TASK REQUIREMENTS: Write the next few paragraphs of the news article about Spyker's appeal against General Motors, picking up after its final sentence.

ARTICLE:
┏━━

Spyker to continue fight for GM Saab pay out

Dutch car builder Spyker on Thursday said it will appeal the dismissal of its $3.0 billion claim in a US court against General Motors, which Spyker accuses of deliberately bankrupting Sweden's Saab in 2011.

Spyker to continue fight for GM Saab pay out

“Spyker… shall appeal the ruling of the District Court for the Eastern District of Michigan,” in favour of GM, the plaintiff car group Spyker said in a short statement from its headquarters in the central Dutch town of Zeewolde.

It did not give any further details.

Spyker filed a lawsuit in August claiming $3 billion in damages.

It alleged that GM criminally interfered in an operation that could have made it possible for Saab, which Spyker bought in 2010, to restructure and stay afloat, because the US automaker wanted to dominate the Chinese market.

Saab, a former GM subsidiary, filed for bankruptcy in December 2011 after teetering on the edge of the abyss for almost two years. A last-ditch bid to raise funds in China, with the Youngman group, was blocked by GM over issues concerning the transfer of technology.

Chinese carmaker Youngman had long been interested in buying Saab and tried

to snap it up before it declared bankruptcy — but its efforts were stymied by Saab’s former owner, GM, which balked at transferring the necessary technology

licences.

┗━━

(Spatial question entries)
┏━━

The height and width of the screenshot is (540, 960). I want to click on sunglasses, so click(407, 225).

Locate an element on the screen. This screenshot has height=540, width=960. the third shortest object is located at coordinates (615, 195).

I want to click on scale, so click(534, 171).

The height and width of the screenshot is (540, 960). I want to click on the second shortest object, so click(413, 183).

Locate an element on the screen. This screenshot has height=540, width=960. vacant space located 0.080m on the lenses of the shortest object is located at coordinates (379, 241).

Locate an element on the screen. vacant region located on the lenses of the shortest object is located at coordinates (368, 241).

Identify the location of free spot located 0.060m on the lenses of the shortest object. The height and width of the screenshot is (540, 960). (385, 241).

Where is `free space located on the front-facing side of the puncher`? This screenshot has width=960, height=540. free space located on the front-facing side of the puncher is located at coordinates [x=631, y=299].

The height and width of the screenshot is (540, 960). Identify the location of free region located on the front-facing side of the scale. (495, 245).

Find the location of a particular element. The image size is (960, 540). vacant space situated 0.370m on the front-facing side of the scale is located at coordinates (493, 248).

┗━━

OUTPUT BELOW:
At the time, Spyker’s chief executive Victor Muller said that the $3 billion claim in compensation represented the value which Saab would have represented had the deal with Youngman gone through, but analysts at the time were sceptical whether the suit would succeed.

GM in its response to the claim denied any criminal action or intent, saying Saab had granted it a contractual right to agree, or not, to the transaction proposed by Spyker.

The US carmaker sold Saab in 2010 to Spyker. A deal reached parallel to the sale allowed Saab to keep using GM technologies and keep production going, but allowed GM to stop the arrangement if Saab changed hands.

GM has maintained that Spyker bought Saab “knowing its financial history, and subject to terms spelled out unambiguously in the arrangements attached to the complaint.”

“Those agreements include clear contractual limitations in the future use of GM’s technology, and on the transfer of technology to others,” GM said in a document, filed before the court a month after Spyker filed the claim.